TIROLER TAGESZEITUNG - Rückbesinnung auf die Stärken - Leitartikel vom 5. März 2013 von Wolfgang Sablatnig

Innsbruck (OTS) - Utl: Der Wahlsieg für die SPÖ in Kärnten kann die organisatorischen Schwächen der Partei nicht zudecken. Mit der Rückkehr von Norbert Darabos in die Löwelstraße wird auch das Verteidigungsressort frei für einen Neuanfang.

In Kärnten hat ein Wende-Gefühl die SPÖ und Peter Kaiser nach oben getragen. Wo - wie der neue FPK-Chef Christian Ragger selbst eingestand - Disziplinlosigkeit, Demutslosigkeit, Maßlosigkeit und Überheblichkeit regierten, hat dieser rote Wahlsieg seinen Ursprung ganz stark auch im blauen Versagen.
Wo die SPÖ wirklich steht, zeigen daher andere Ereignisse. Der Bundesparteitag im vergangenen Oktober, wo das Ambiente trist und das Wahlergebnis für den Vorsitzenden Werner Faymann noch trister war. Oder die Wehrpflicht-Volksbefragung im Jänner, wo niemand in der SPÖ rechtzeitig erkannte, dass die ÖVP den Zivildienst als Trumpf spielte und damit das rote Bekenntnis gegen den Zwang stach.
Oder die Landtagswahlen in Niederös terreich, wo Landesobmann Sepp Leitner es fünf Jahre lang nicht geschafft hat, neben Erwin Pröll ein Profil zu gewinnen.
Oder die Parteizentrale in der Löwelstraße, wo es für zwei Bundesgeschäftsführer schon ein Erfolg war, dass sie einander nicht offen bekämpfen. Inhaltliche Akzente haben sie nicht gesetzt, ein Programmprozess verlief im Sand.
Umfragen, die der SPÖ einen stabilen Vorsprung vor der ÖVP bescheinigen, lenkten von diesen Schwachstellen verlässlich ab. Mit Frank Stronach wird die Lage für die SPÖ aber nicht einfacher.
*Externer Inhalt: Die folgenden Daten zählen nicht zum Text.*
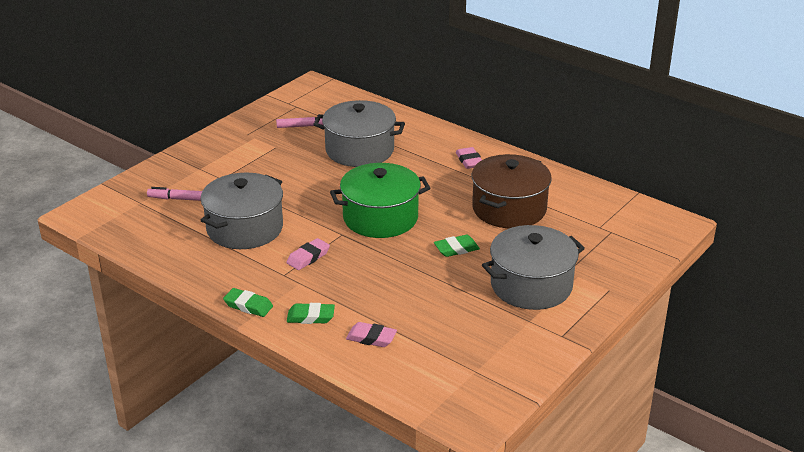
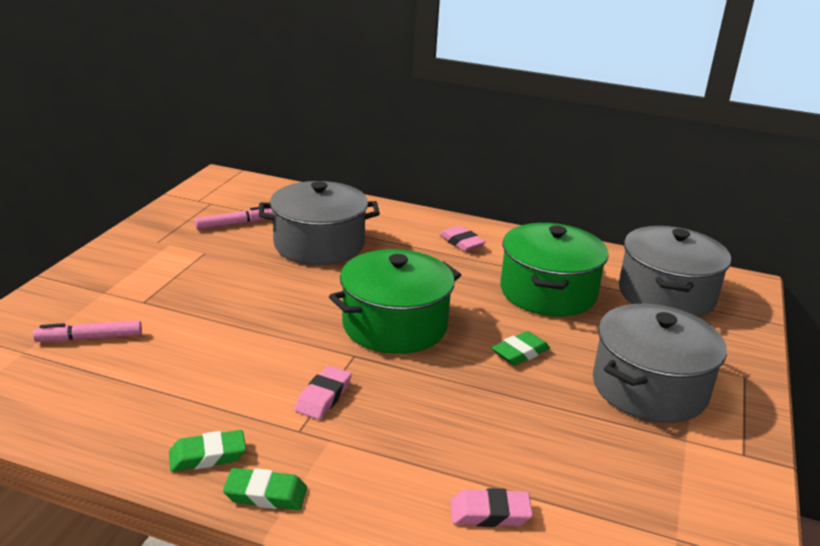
camera: 20 degrees left, 5 degrees down
grey pot [200,173,283,249] -> grey pot moved to [619,226,731,317]
green eraser [287,303,335,324] -> green eraser moved to [169,430,246,472]
brown pot [472,154,552,228] -> green pot [500,223,609,317]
Plötzlich ist neben den blauen Populisten, die immer wieder ins Ausländerfeindliche und Menschenverachtende abgleiten, auch ein "guter" Populist am Markt, der auch jene ansprechen kann, die von Heinz-Christian Strache angewidert und abgeschreckt sind.
Der SPÖ kann es daher nur helfen, wenn sie mit dem bisherigen Verteidigungsminister Norbert Darabos einen Geschäftsführer holt, der für die SPÖ schon erfolgreich Wahlen geschlagen hat. Darabos kommt gerade rechtzeitig, um die Löwelstraße auf den Wahlkampf für die Nationalratswahl vorzubereiten.
Faymann hat damit außerdem die Chance für einen Neubeginn im Verteidigungsressort. Den braucht er, will er Reformen bei der Wehrpflicht im politischen Verkauf nicht ganz der ÖVP schenken. Der Berufsheer-Befürworter Darabos war als Verteidigungsminister aber nicht erst nach der Volksbefragung am Ende. In Wirklichkeit ist der frühere Zivildiener in diesem Ressort nie angekommen, auch wenn er zuletzt längstdienender Verteidigungsminister der EU war - oder die Spitzenmilitärs haben ihn gar nicht ankommen lassen, je nach Sichtweise.